General Category > Ask JTF
Ask JTF for Sunday, June 28, 2009
imaknick:
what is your opinion on former representative Richard Armey?
Confederate Kahanist:
Dear Chaim
Do you think Fox news spends to much time talking about topics that are not that important and are redundant such as the Carrie prejean situation rather than talk about the real situations? Also what is your opinion on Glenn Beck?
Thanks
Maimonides:
Shalom Chaim and Thank you as always for your hard work and for answering my questions?
What is your opinion of,HaRav, Professor Daniel Hershkowitz, who is the current Minister of Science & Technology in Israel? I heard him speak on Arutz Sheva, and he appears to be a righteous Jew with the same goals that we have.
Also what is your opinion of Ya’akov Dov "Katzele" Katz, who from his views and war record also appears to be a righteous Jew?
I know that Katzele is chairmen of the National Union Party, while Hershokowitz leads a separate party due to a split over the leadership of the Religious Zionist movement, but are they not both righteous Jews who just have a mere disagreement?
Secularbeliever:
Shalom Chaim,
Last week I asked about limits on faith and I did not expect you to agree with me although I think you might have misunderstood some of my points but I don't want to continue that discussion. I want to talk about the reasons and benefits of faith from my point of view.
Even if they were non religious people I think men like Begin, the Sternists, the IDF leaders and even Ben Gurion and the leaders of the uprising of the Warsaw Ghetto had many elements of faith. They were able to look at an entire world largely opposed to them and still follow a belief into action that created miraculous results.
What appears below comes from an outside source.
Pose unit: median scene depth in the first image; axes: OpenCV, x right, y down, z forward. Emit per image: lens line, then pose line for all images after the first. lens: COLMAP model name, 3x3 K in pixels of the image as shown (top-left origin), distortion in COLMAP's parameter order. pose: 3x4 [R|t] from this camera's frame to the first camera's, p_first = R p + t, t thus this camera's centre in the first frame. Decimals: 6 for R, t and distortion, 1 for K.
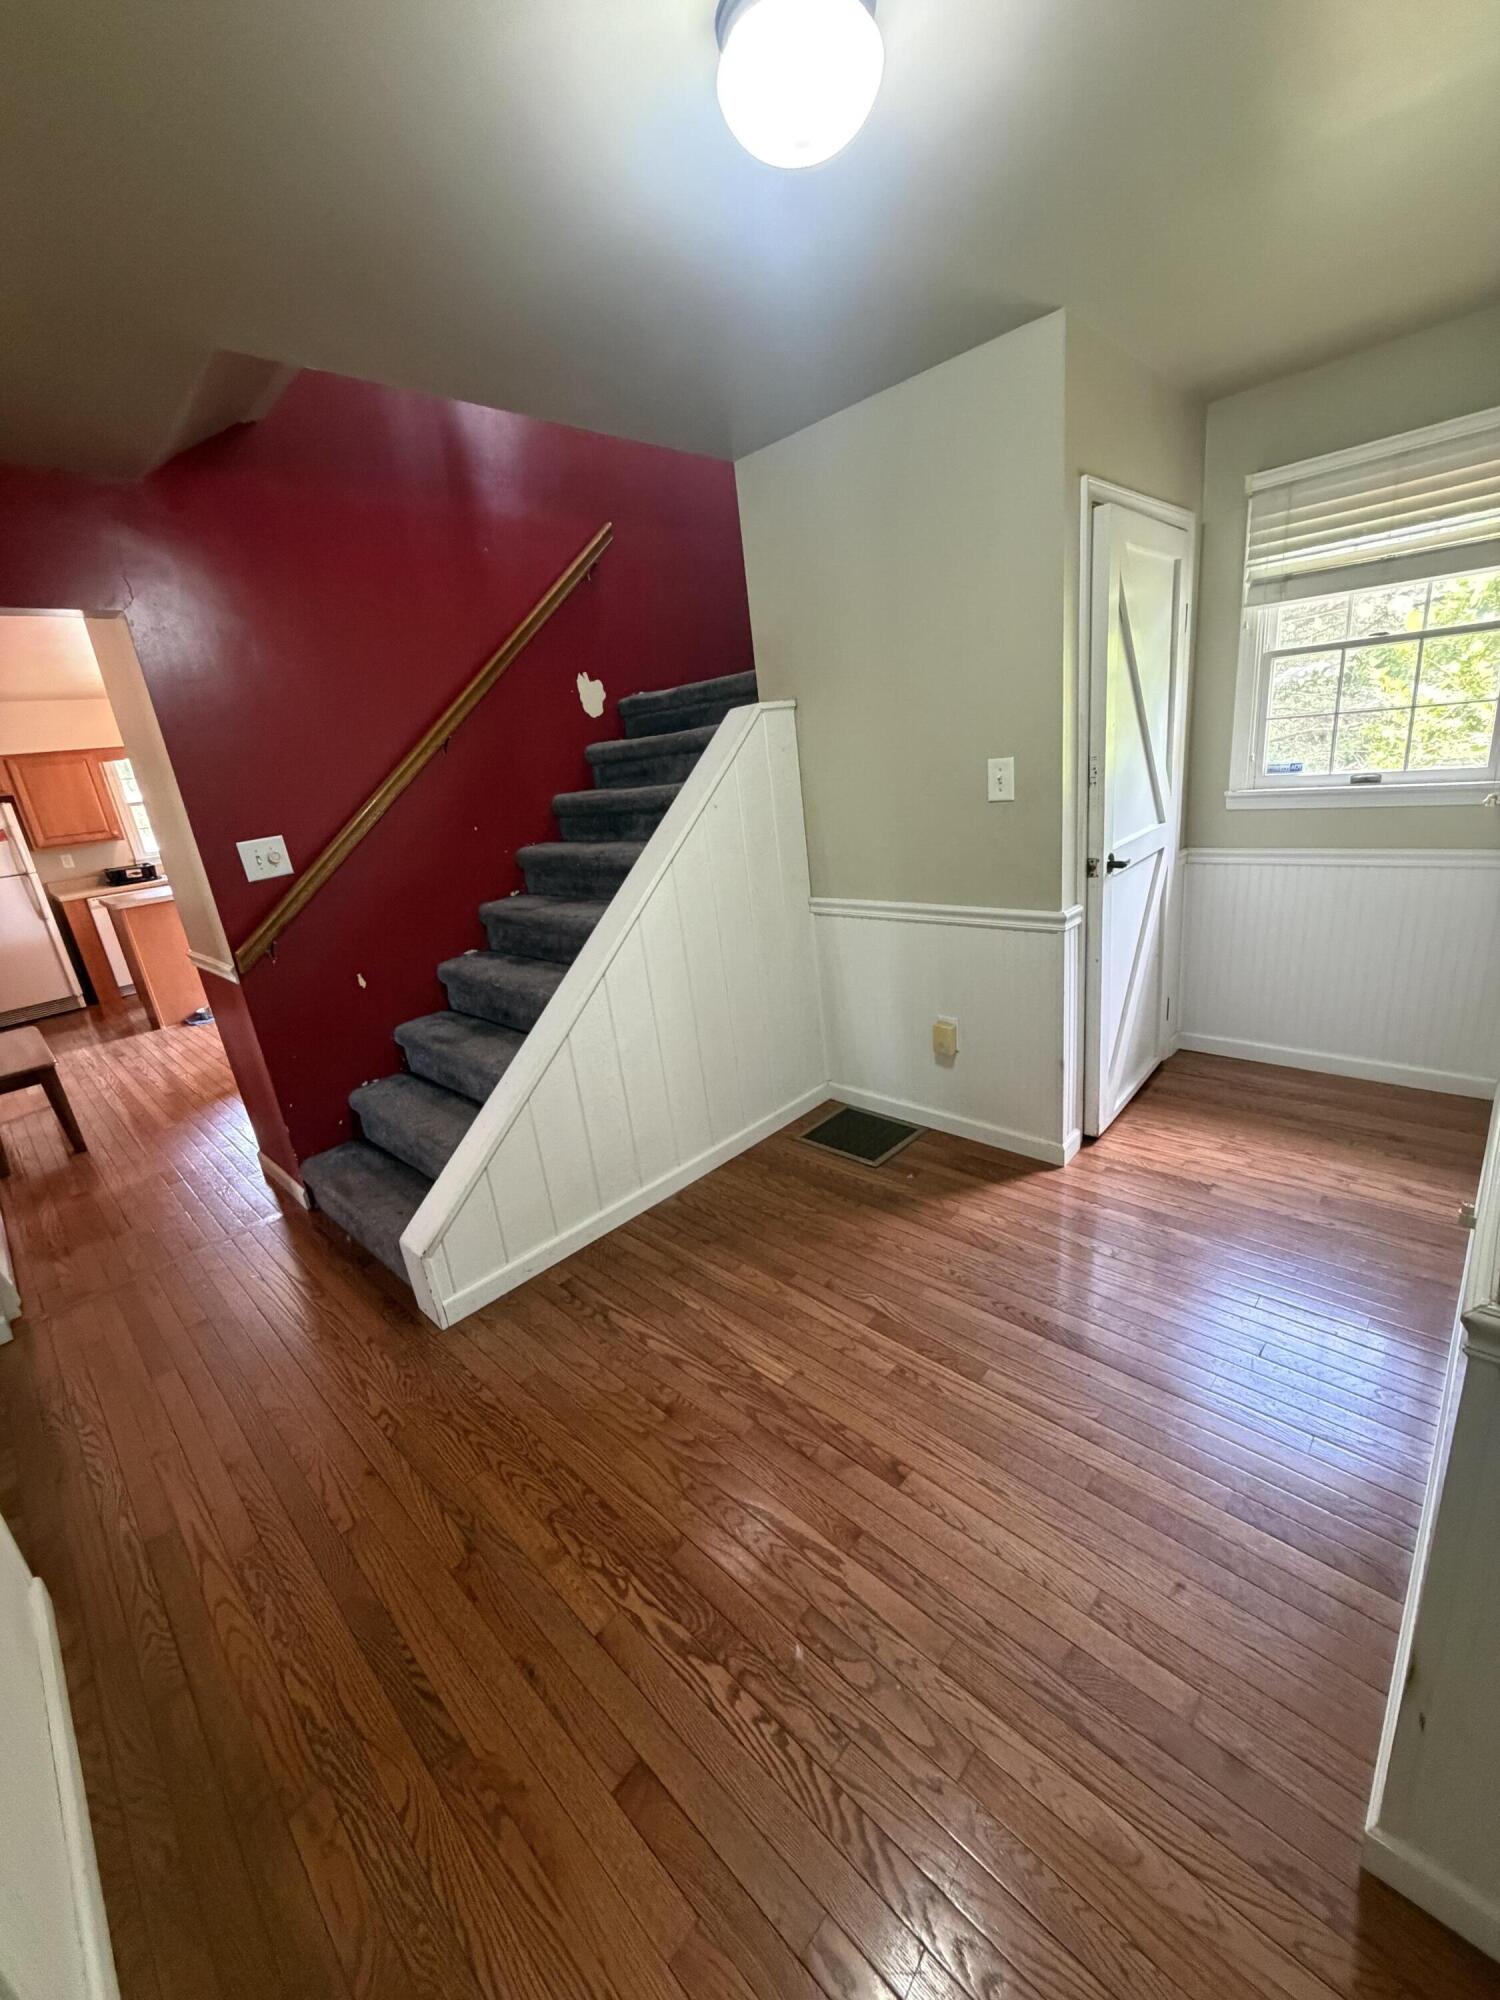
lens RADIAL K [[793.2, 0, 739.9], [0, 793.2, 988.0], [0, 0, 1]] dist [-0.003750, -0.000150]
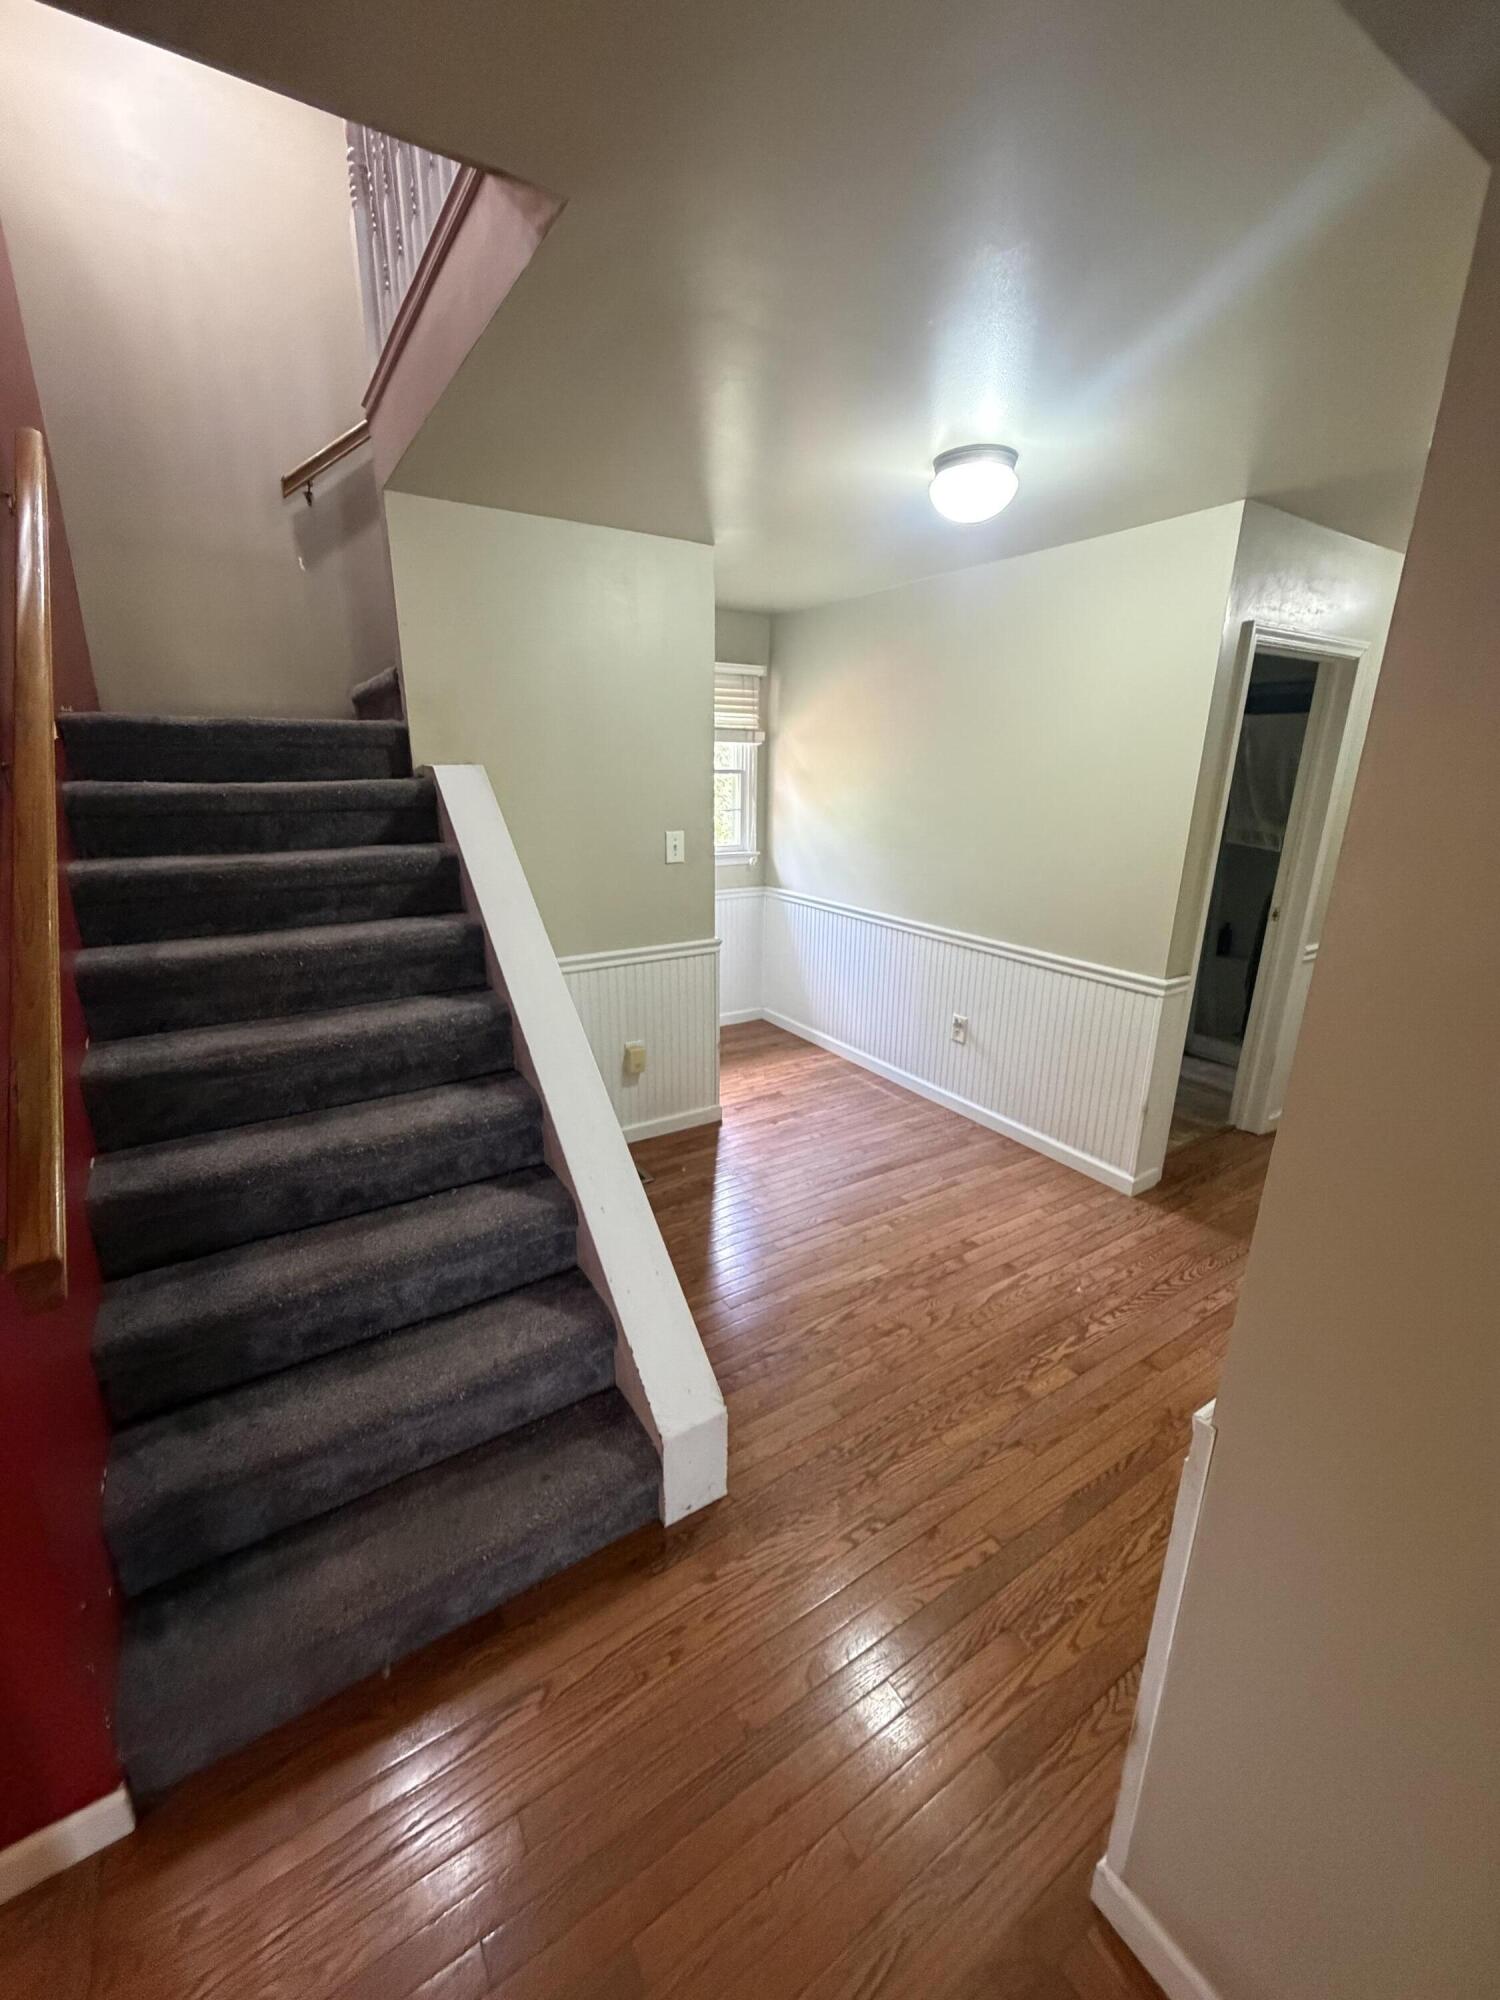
lens RADIAL K [[793.2, 0, 750.9], [0, 793.2, 996.6], [0, 0, 1]] dist [-0.003750, -0.000150]
pose [[0.230286, -0.167225, 0.958647, -1.284606], [0.252248, 0.961710, 0.107165, -0.174776], [-0.939861, 0.217139, 0.263651, 0.776313]]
My own reasons for faith are largely based on two experiences or events. In 1967 I was 12 years old and attending Hebrew School. My parents were non practicing, in fact my father who was a very good man was non religious bordering on anti religious. They sent us to the Orthodox Synagogue (it was easy walking distance) for our Jewish education but told us not to believe what we learned there, when I came home and asked why we don't keep kosher, not travel on Shabat etc. As weird as this sounds I was far from the only person with this experience. So when we learned all the Biblical istory they would tell us they were just stories sort of like fairy tales. We knew about the founding of Israel but that was sort of viewed as a fluke not a miracle of Biblical proportions. So in May 1967 when the situation in the Mid East heated up, most people expected another massacre of Jews. They all felt it was a shame but not much we could do about it. My mother offered a useless suggestion that if she did not have a family she would go to Israel to help in some way (her single brothers and sister did not). Of course as history showed the Jews not only defeated the enemy but made huge advances. Later it was all easily explained by the excellent showing of the IDF the Arabs parking all their planes in a neat row for the IAF to take out etc.
This is to me what faith is all about. There are plenty of brave people who had faith that was not rewarded. I have read of how the Polish Cavalry units tried to fight off the Nazi Panzer units and were massacred. Their bravery and faith were not rewarded. Faith must be mixed with bravery, skill, and reason. I am sure that Israeli intelligence knew that the Arab planes were all neatly lined up and had a plan to take them out to win the war quickly. This told me that the stories I read in the Bible were not fairy tales. That there was something extraordinary about Jews and that if we did the right things and were smart about it we could have spectacular results. Today the fact that so much attention is focused on Israel and Jews despite the fact that we are such a tiny proportion of the world's population and control a miniscule amount of land tells me something is unique about us that cannot be explained by other means. How many Jews have had huge influences on history? Einstein, Freud, Marx, etc. They might not have been religious, they might have even in many cases had lousy ideas. Yet their influence is way out of proportion to what numbers what indicate they should be.
As a second revelation of sorts, when I was in my teens and early twenties it was the widely held belief that casual sex was a physically harmless activity. Penicillin would take care of any diseases and birth control would prevent unwanted pregnancies and if all else failed abortion would solve any problems. Leaving aside any moral or emotional issues it sounded plausible.
I lived in San Francisco when young gay men started dying of some mysterious ailment. A buddy of mine treated some of the first victims and said he was sure it was a sexually transmitted ailment. Others thought it was caused by the drugs that were popular in the gay community. In time we learned about AIDS. Over time hundreds of thousands of people died from it (maybe my count is low) and millions of others are suffering from it in some form. Arrogant people were taught that something is bigger than people and there is a cost to immoral behavior.
Minuteman:
Dear Chaim,
Do you think it is possible for someone who is a muslim, nazi, self hating jew, communist, black racist or who is outright immoral, to change his or her ways completely and become a righteous individual?